诗御天下 咏归春 3654 2021-08-05 14:48

  “谢氏希辞,以挽诗污齐王寿宴,欲行不轨,伤诗人之德,害贤者之心,其罪不饶,证据在此,予以公示。”

  一个陪审手执笏板,将谢希辞的罪状列出,然后手一挥,一张写着诗句的卷轴被打开悬浮在半空。

  虽然众人早已知晓那首贺诗的内容,但还是不由自主地又念了一遍:“向晚意不适,驱车登古原。夕阳无限好,只是近黄昏。”

  “这首诗竟有共鸣境啊,那当时要是一个不慎,对齐王还会造成威胁呢!”诗界是诗人掌握权力的地方,一切手段都要借助诗人发挥出来,其中,用诗文扰人心境,攻人软肋就是其中之一。像这首诗,他甚至能形成哀怨之气、死气,来对他要作用的对方产生影响,伤害对方的丹田,减损对方的气血之力,加速衰老。

  心志不坚定一点的人,还会因为对方的含沙射影而怒火攻心或心灰意冷,终身境界再难进,或者直接丹田开裂,诗路崩坏。

  “幸亏王上境界高、实力强,不然还真的可能着了他的道!”

  “这谢希辞也太可恶了,王上为了齐州人民鞠躬尽瘁,他有什么立场要去害他!”

  “你没听说吗,他父亲有叛国之嫌,谢希辞可能就是被派去故意放冷箭的!”

  “真是其心可诛啊!”

  那陪审继续道:“现在带人证上台!”

  四个诗卫押着两个家仆打扮的男子上了台,那两个男子吓得直哆嗦,在陪审的要求下说出了自己的所见所闻。

  “小人是谢家家仆,随公子一同到都城为王上贺寿,这首诗,是公子在家时便受家主吩咐而写,专门是为齐王而写!”

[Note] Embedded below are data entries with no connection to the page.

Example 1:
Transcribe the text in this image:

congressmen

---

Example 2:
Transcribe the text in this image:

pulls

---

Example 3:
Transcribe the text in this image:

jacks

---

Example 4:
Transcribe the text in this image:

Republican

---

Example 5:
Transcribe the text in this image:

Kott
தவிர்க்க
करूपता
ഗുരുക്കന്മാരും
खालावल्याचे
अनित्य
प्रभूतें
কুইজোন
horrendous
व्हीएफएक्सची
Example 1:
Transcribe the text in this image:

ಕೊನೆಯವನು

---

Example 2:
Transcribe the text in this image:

  谢希辞眼神突然放出一道锐利的光芒,像是要把那两个仆人千刀万剐:“你们胡说,我哪里在家写过这诗,我谢家待你们不薄,你们为什么要这样害我!”

  那两个仆人面上很害怕,但是嘴上却死死咬定自己没有说谎:“我,我没有说谎!当,当时我就在你身边,我亲眼看着你写的!”

  谢希辞急了:“大人,这两个人定是被人收买了,他们的话做不得准啊!”

  “他们的话做不得准,你说谁的能做准?你亲人还是你朋友?他们本是你家仆人,本该向着你说话,如今却能冒着危险站出来,他们的证词自然有效!现在认证物证俱在,你还要狡辩?”

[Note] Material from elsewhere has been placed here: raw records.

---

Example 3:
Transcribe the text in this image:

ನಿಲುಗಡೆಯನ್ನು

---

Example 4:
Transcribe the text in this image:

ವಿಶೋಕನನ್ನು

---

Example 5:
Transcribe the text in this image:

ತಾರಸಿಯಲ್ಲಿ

  谢希辞猛地看向那陪审,这人说的话处处在把他往罪名上扣,想来也是有问题的!本来,要定一个诗人的罪,光凭两个凡人真的是不够的。因为凡人诗心未明,容易受人蛊惑。但是,这个陪审却认同他们的证词,不予深究,不是摆明了想要尽快定他的罪吗!

  “谢希辞,你也是读书人,怎么这样敢做不敢当?没骨气的东西!”

  “大人,请快点宣判,这样的斯文败类一定要让他得到应有的惩罚!”

  围观众人开始起哄。

  那陪审清了清喉咙道:“谢希辞一案,人证物证俱在,我现在宣判,开除谢希辞诗府生员身份,化去三道诗环,贬为庶人,终身不得获得诗卫!”

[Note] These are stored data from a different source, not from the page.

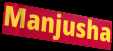
Manjusha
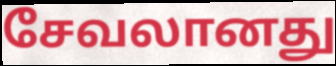
சேவலானது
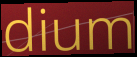
dium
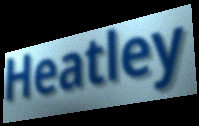
Heatley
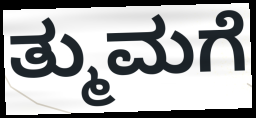
ತ್ಮುಮಗೆ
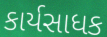
કાર્યસાધક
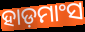
ହାଡ଼ମାଂସ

  “王上,这处罚是不是重了点?”陪审席上,一直一言不发的王介甫突然开口道。

  不等沈存中开口,另一名陪审就道:“王宗师,这处罚还重?只是废了他的修为而已,又没有要他的命。要不是王上特意要将审判他的顺序放在谢朗之前,那么民怨沸腾,谢希辞根本逃不过一死。王上仁德,您要体谅才是,这样的人你难道还想让他继续混在诗人群体里?”

  “可是,他没了法力,也过不了几天吧!”应该有不少人不希望一无所有的谢希辞活下去吧。

  “好啦,介甫,我知道你宅心仁厚,但是凡事过犹不及,平心而论,我觉得对谢希辞的处罚是合理的,不然,何以堵天下悠悠众口?你听!”

  “大人,谢希辞其心可诛,这处罚也太轻了!”

  “对,杀了他!杀了他!”

  王介甫听着群情激愤的声音,心头黯然,叹了口气,不再说话。

  谢希辞心头绝望,面色灰败,他看着周围对他喊打喊杀的同袍,突然对古代志士仁人含冤受辱的处境和心情有了感悟。

  原来,被你最相信的人,最热爱的人抛弃,是这样一件令人绝望的事。

  众口能烁金,积毁能销骨。何止销骨,最是销心!

  那些满口仁义道德之士却不过是欺世盗名之徒!而跟风大众,哪一个又不是草菅人命的同谋犯呢!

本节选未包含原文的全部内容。